= DESCRIPTION OF THE TASK =
In your copy, include every line of the records exactly and no picture at all.

-- -- --

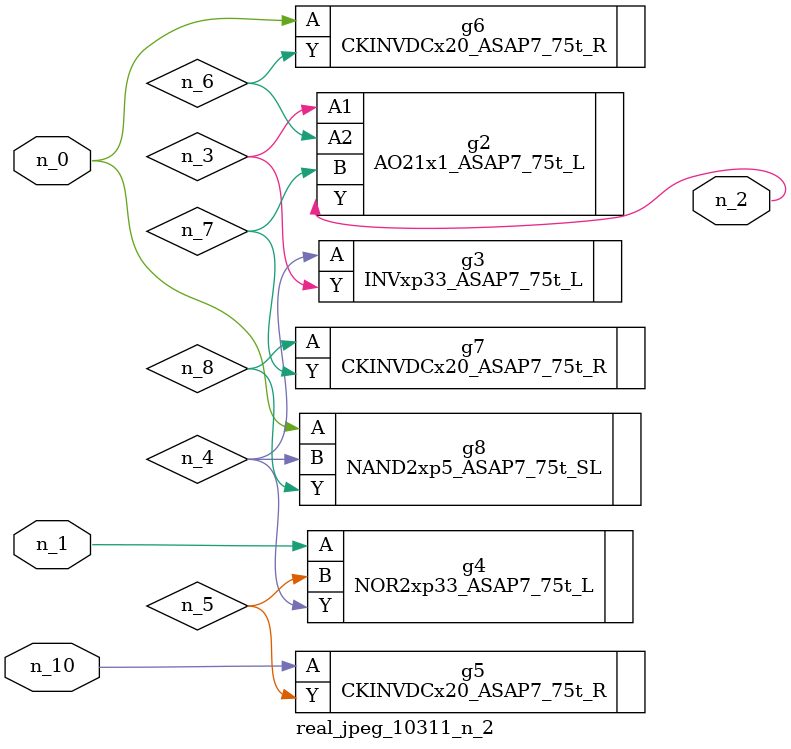
<source format=v>
module real_jpeg_10311_n_2 (n_1, n_10, n_0, n_2);

input n_1;
input n_10;
input n_0;

output n_2;

wire n_5;
wire n_4;
wire n_8;
wire n_6;
wire n_7;
wire n_3;

CKINVDCx20_ASAP7_75t_R g6 ( 
.A(n_0),
.Y(n_6)
);

NAND2xp5_ASAP7_75t_SL g8 ( 
.A(n_0),
.B(n_4),
.Y(n_8)
);

NOR2xp33_ASAP7_75t_L g4 ( 
.A(n_1),
.B(n_5),
.Y(n_4)
);

AO21x1_ASAP7_75t_L g2 ( 
.A1(n_3),
.A2(n_6),
.B(n_7),
.Y(n_2)
);

INVxp33_ASAP7_75t_L g3 ( 
.A(n_4),
.Y(n_3)
);

CKINVDCx20_ASAP7_75t_R g7 ( 
.A(n_8),
.Y(n_7)
);

CKINVDCx20_ASAP7_75t_R g5 ( 
.A(n_10),
.Y(n_5)
);


endmodule
</source>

-- -- --

= EXERCISE OUTPUT =
<source format=v>
module real_jpeg_10311_n_2 (n_1, n_10, n_0, n_2);

input n_1;
input n_10;
input n_0;

output n_2;

wire n_5;
wire n_4;
wire n_8;
wire n_6;
wire n_7;
wire n_3;

CKINVDCx20_ASAP7_75t_R g6 ( 
.A(n_0),
.Y(n_6)
);

NAND2xp5_ASAP7_75t_SL g8 ( 
.A(n_0),
.B(n_4),
.Y(n_8)
);

NOR2xp33_ASAP7_75t_L g4 ( 
.A(n_1),
.B(n_5),
.Y(n_4)
);

AO21x1_ASAP7_75t_L g2 ( 
.A1(n_3),
.A2(n_6),
.B(n_7),
.Y(n_2)
);

INVxp33_ASAP7_75t_L g3 ( 
.A(n_4),
.Y(n_3)
);

CKINVDCx20_ASAP7_75t_R g7 ( 
.A(n_8),
.Y(n_7)
);

CKINVDCx20_ASAP7_75t_R g5 ( 
.A(n_10),
.Y(n_5)
);


endmodule
</source>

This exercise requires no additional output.